> Apply what you read
(1) In the forum post on numbering purchases, what does the first_order column look at?
(2) Decide whether each statement agrees with the forum post on numbering purchases. For each, answer yes or no and quote the words of the post that decide it.
(a) The poster is trying to find the 2nd and 3rd purchases for each user.
(b) The first_order column shows what was in the customer's most recent basket.
(c) The difficulty the poster faces arises when one processed_date has several line items.
(3) Pick up the forum post on numbering purchases after its last sentence and write what comes next.

(Text provided begins)

Reputation: 1079
I have purchase data that I'm trying to analyze. I'm attempting to find the 2nd and 3rd purchases (and potentially 4, 5, etc.) for each user.
The data I have currently looks like this:
email, first_purchase_date, processed_date, sku, first_order
[email protected] 6/1/2019 6/1/2019 HG1555 HG1555
[email protected] 6/1/2019 8/1/2019 RF2655 HG1555
[email protected] 6/1/2019 8/1/2019 FP7789 HG1555
[email protected] 6/1/2019 11/1/2019 RF2655 HG1555
[email protected] 7/1/2019 7/1/2019 RF2655 RF2655
[email protected] 7/1/2019 8/1/2019 HG1555 RF2655
[email protected] 7/1/2019 8/1/2019 FP7789 RF2655
[email protected] 9/1/2019 6/1/2019 HG1555 HG1555
[email protected] 9/1/2019 11/1/2019 FP7789 HG1555
The first order column is looking at what was in the first basket that the customer purchased. Is there a way I can create another column that will tell me exactly what purchase number each line item is? Ideally, the table will look like this:
email, first_purchase_date, processed_date, sku, first_order, order number
[email protected] 6/1/2019 6/1/2019 HG1555 HG1555 1
[email protected] 6/1/2019 8/1/2019 RF2655 HG1555 2
[email protected] 6/1/2019 8/1/2019 FP7789 HG1555 2
[email protected] 6/1/2019 11/1/2019 RF2655 HG1555 3
[email protected] 7/1/2019 7/1/2019 RF2655 RF2655 1
[email protected] 7/1/2019 8/1/2019 HG1555 RF2655 2
[email protected] 7/1/2019 8/1/2019 FP7789 RF2655 2
[email protected] 9/1/2019 6/1/2019 HG1555 HG1555 1
[email protected] 9/1/2019 11/1/2019 FP7789 HG1555 2
Basically, I want to look at each email and determine where the processed_date falls in respect to all other processed_dates that are registered to that user. The problem I'm trying to work around is when there are multiple line items for a particular processed_date.

(Text provided ends)
(Data begins)

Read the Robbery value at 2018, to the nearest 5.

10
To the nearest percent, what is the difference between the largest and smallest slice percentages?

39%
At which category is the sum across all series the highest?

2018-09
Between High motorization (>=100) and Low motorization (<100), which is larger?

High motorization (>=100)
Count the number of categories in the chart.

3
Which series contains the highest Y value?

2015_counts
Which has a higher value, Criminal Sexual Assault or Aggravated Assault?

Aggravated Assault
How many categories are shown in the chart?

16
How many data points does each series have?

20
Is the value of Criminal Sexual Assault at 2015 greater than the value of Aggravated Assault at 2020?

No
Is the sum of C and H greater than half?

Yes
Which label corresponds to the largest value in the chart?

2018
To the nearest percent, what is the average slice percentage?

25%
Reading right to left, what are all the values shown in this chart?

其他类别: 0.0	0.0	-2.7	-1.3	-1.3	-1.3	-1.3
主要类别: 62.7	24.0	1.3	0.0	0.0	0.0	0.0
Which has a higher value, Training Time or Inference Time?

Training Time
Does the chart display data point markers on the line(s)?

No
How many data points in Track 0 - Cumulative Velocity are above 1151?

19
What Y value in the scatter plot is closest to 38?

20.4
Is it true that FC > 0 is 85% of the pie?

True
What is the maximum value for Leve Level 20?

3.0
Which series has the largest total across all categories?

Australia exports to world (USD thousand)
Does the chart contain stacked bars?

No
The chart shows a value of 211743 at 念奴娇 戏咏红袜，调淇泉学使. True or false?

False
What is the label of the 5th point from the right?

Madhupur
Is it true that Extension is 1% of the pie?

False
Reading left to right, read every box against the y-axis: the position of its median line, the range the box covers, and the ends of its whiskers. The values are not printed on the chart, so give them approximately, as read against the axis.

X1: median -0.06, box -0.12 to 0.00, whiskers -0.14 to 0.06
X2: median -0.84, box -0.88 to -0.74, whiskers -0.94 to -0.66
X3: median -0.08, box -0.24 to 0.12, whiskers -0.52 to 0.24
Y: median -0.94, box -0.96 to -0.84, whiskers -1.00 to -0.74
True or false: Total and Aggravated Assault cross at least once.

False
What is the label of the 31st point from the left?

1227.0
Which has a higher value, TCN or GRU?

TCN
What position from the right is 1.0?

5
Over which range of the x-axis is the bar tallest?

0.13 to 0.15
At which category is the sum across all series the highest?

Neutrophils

(Data ends)

> Responses by item number
(1) It looks at what was in the first basket that the customer purchased.

(2)
(a) Yes: "I'm attempting to find the 2nd and 3rd purchases (and potentially 4, 5, etc.) for each user."
(b) No: "The first order column is looking at what was in the first basket that the customer purchased."
(c) Yes: "The problem I'm trying to work around is when there are multiple line items for a particular processed_date."

(3)
Upvotes: 0
Views: 31
Reputation: 172944
Below is for BigQuery Standard SQL and assumes the processed_date column is of date type
#standardSQL
SELECT *,
DENSE_RANK() OVER(PARTITION BY email ORDER BY processed_date) order_number
FROM `project.dataset.table`
-- ORDER BY email, processed_date
If processed_date is a string - you can use below then
#standardSQL
SELECT *,
DENSE_RANK() OVER(PARTITION BY email ORDER BY PARSE_DATE('%d/%m/%Y', processed_date)) order_number
FROM `project.dataset.table`
-- ORDER BY email, PARSE_DATE('%d/%m/%Y', processed_date)
Upvotes: 1
Reputation: 1269443
This sounds like dense_rank()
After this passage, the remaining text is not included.